La Commission nationale de l'informatique et des libertés (CNIL) encadre par ailleurs la collecte et la conservation des notes d'entretien, qui constituent des données personnelles soumises au Règlement général sur la protection des données (RGPD). Les grilles d'évaluation remplies lors d'un entretien comportemental doivent être conservées pour une durée limitée, généralement fixée à deux ans après la décision de recrutement.

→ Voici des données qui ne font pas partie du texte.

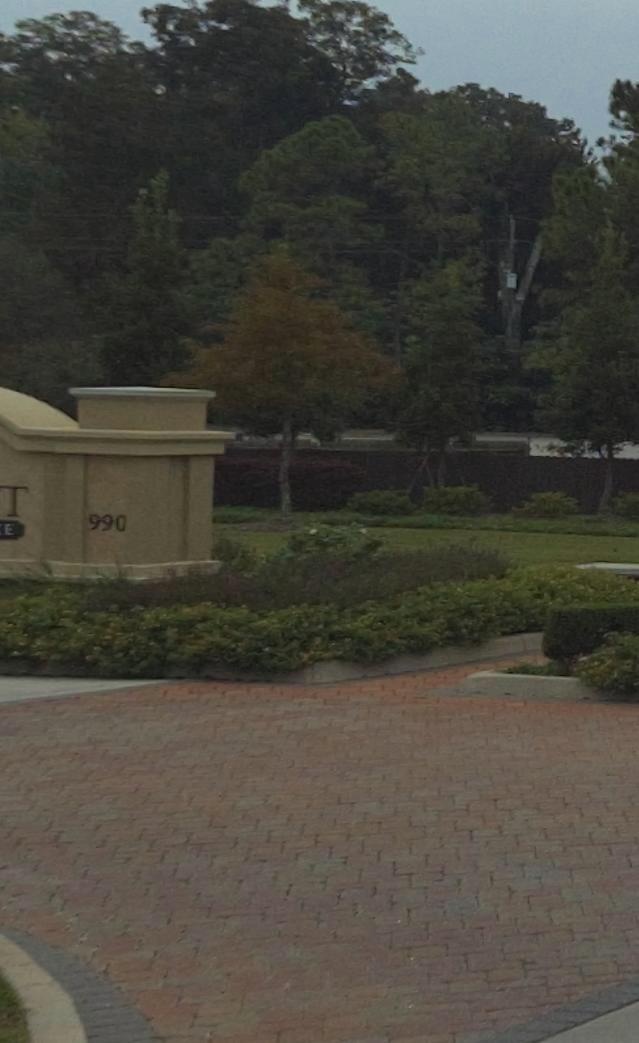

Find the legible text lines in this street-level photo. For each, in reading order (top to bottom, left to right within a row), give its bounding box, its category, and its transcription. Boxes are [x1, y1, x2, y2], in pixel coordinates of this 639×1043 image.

[0, 485, 31, 517] None: T
[4, 522, 14, 536] None: E
[88, 513, 128, 532] StreetNumber: 990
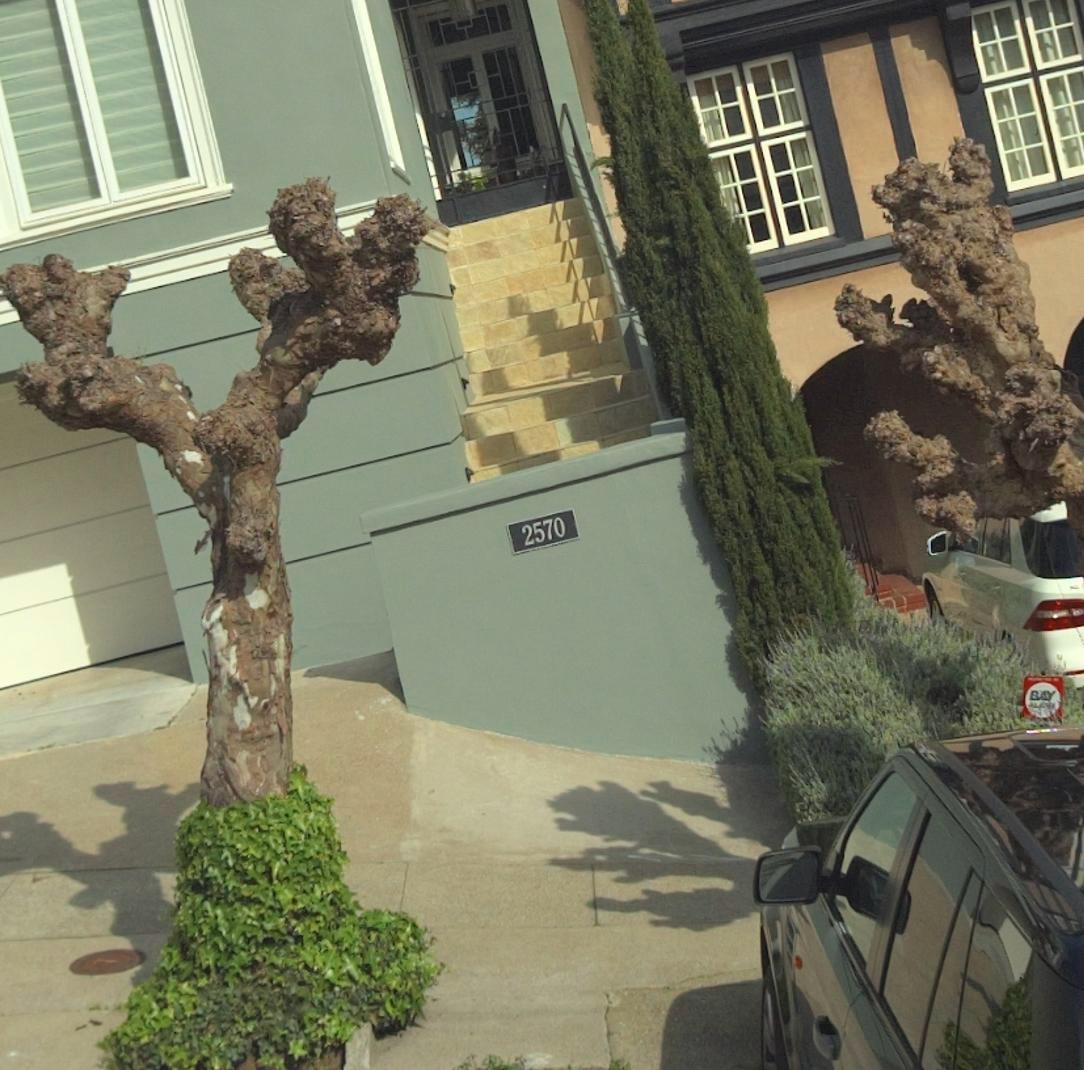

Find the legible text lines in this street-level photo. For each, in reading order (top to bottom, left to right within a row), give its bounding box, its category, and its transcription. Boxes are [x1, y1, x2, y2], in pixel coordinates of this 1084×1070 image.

[519, 514, 568, 549] StreetNumber: 2570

L'intelligence émotionnelle est souvent évaluée au travers de questions comportementales dédiées à la gestion des émotions et des relations interpersonnelles, en particulier pour les postes à forte dimension managériale ou humaine. Sa mesure par voie comportementale est généralement considérée comme plus fiable que les auto-évaluations par questionnaire.

Outils et ressources

Plusieurs outils structurent la pratique de l'entretien comportemental en entreprise :

  • Les référentiels de compétences comportementales développés par des éditeurs spécialisés tels que Lominger (filiale de Korn Ferry) ou DDI (Development Dimensions International) proposent des bibliothèques de 30 à 70 compétences, chacune assortie de questions associées et d'indicateurs comportementaux observables.
  • Les échelles d'ancrage comportemental (Behaviorally Anchored Rating Scales, BARS) permettent au recruteur d'évaluer les réponses sur une échelle de 1 à 5, avec des exemples comportementaux concrets pour chaque niveau, réduisant la subjectivité de la notation.
  • Les guides d'entretien structurés standardisent les questions posées à l'ensemble des candidats pour un même poste, réduisant la variabilité inter-évaluateurs et renforçant la validité comparative du processus.
  • Le développement personnel et la réflexivité sur ses propres expériences constituent, pour le candidat, des leviers essentiels pour enrichir son répertoire de situations et en extraire des apprentissages communicables lors de l'entretien.

L'entretien comportemental s'inscrit souvent dans un processus de sélection plus large incluant des tests psychométriques, des mises en situation professionnelle et une vérification des références professionnelles, l'ensemble formant un dispositif d'évaluation multiméthode dont la validité globale dépasse celle de chaque outil pris isolément.